In this technology-centric classroom, students are bent over laptops, some blogging or building Facebook pages from the perspective of Shakespeare’s characters. One student compiles a song list from the Internet, picking a tune by the rapper Kanye West to express the emotions of Shakespeare’s lovelorn Silvius.
The class, and the Kyrene School District as a whole, offer what some see as a utopian vision of education’s future. Classrooms are decked out with laptops, big interactive screens and software that drills students on every basic subject. Under a ballot initiative approved in 2005, the district has invested roughly $33 million in such technologies.
The digital push here aims to go far beyond gadgets to transform the very nature of the classroom, turning the teacher into a guide instead of a lecturer, wandering among students who learn at their own pace on Internet-connected devices.

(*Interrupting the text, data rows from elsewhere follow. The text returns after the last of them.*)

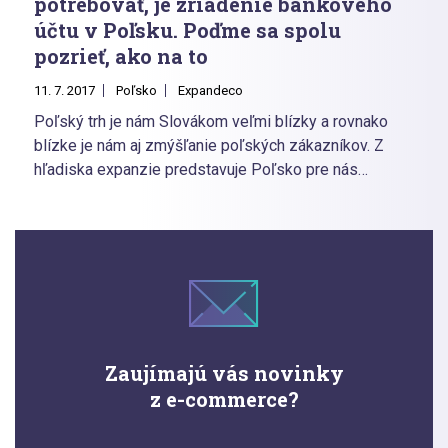
potrebovať, je zriadenie bankového
účtu v Poľsku. Poďme sa spolu
pozrieť, ako na to
11. 7. 2017
Poľsko
Expandeco
Poľský trh je nám Slovákom veľmi blízky a rovnako
blízke je nám aj zmýšľanie poľských zákazníkov. Z
hľadiska expanzie predstavuje Poľsko pre nás
Slovákov jasný a priamy smer.
Zaujímajú vás novinky
z e-commerce?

“This is such a dynamic class,” Ms. Furman says of her 21st-century classroom. “I really hope it works.”
Hope and enthusiasm are soaring here. But not test scores.
Since 2005, scores in reading and math have stagnated in Kyrene, even as statewide scores have risen.
To be sure, test scores can go up or down for many reasons. But to many education experts, something is not adding up — here and across the country. In a nutshell: schools are spending billions on technology, even as they cut budgets and lay off teachers, with little proof that this approach is improving basic learning.